◆ EXCERPT:
———

Nationals power through rain delay, come back against Phillies

WASHINGTON -- Daniel Murphy's two-run single drove in the tying and go-ahead runs in the eighth inning and the Washington Nationals rallied past the Philadelphia Phillies 8-6 on Sunday night to salvage the finale of the three-game series.

Anthony Rendon homered and doubled, Bryce Harper tied a career high with three doubles and Michael A. Taylor and Murphy each had three singles in a game that was delayed 38 minutes by rain in the bottom of the fourth inning.

Rhys Hoskins and Nick Williams homered for the Phillies, who had won three straight.

Pinch hitter Brian Goodwin led off the eighth with a walk against Victor Arano. With one out, right-hander Seranthony Dominguez (1-2) came on to face Harper, who doubled to right, with Goodwin stopping at third.

After Rendon grounded out, Juan Soto was intentionally walked and Murphy lined a 1-2 pitch to shallow right. Taylor's single made it 8-6.

Ryan Madson (2-3) pitched the eighth inning, and Sean Doolittle finished it for his 21st save.

The Phillies took a 6-2 lead in the fifth on a two-run triple by Odubel Herrera and a two-run homer by Williams.

Washington pulled within a run at 6-5 in the sixth with four two-out hits, including an RBI triple by Trea Turner and RBI doubles by Harper and Rendon.

Nick Pivetta went five innings and allowed two runs on eight hits for the Phillies.

Washington starter Jefry Rodriguez was charged with four runs and five hits in four-plus innings.

The Phillies broke on top on Hoskins's two-run homer in the third.

———

◆ RECORD SET:
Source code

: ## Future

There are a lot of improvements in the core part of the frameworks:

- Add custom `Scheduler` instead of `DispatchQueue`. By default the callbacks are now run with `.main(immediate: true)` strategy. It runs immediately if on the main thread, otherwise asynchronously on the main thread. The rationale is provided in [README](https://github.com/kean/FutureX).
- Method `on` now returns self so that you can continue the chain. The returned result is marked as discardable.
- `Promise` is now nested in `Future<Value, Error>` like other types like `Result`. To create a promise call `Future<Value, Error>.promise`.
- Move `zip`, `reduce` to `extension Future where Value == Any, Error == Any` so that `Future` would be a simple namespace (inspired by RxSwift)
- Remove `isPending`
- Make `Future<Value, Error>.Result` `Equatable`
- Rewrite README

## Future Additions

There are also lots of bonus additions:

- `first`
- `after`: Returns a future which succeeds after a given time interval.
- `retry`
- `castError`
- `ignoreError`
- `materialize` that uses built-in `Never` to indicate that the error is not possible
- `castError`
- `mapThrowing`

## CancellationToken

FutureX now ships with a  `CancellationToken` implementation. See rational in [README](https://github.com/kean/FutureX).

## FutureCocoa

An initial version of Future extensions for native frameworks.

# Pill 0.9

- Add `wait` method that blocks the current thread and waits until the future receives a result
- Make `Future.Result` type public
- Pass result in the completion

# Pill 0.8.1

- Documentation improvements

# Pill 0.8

———

◆ ACTIVITY LIST:
1. Name every player who homered, according to the game recap.
2. Rewrite the game recap from "Pinch hitter Brian" to "made it 8-6.", swapping "right-hander" for "reliever".

◆ ACTIVITY ANSWERS:
1. Anthony Rendon, Rhys Hoskins, Nick Williams

2.
Pinch hitter Brian Goodwin led off the eighth with a walk against Victor Arano. With one out, reliever Seranthony Dominguez (1-2) came on to face Harper, who doubled to right, with Goodwin stopping at third.

After Rendon grounded out, Juan Soto was intentionally walked and Murphy lined a 1-2 pitch to shallow right. Taylor's single made it 8-6.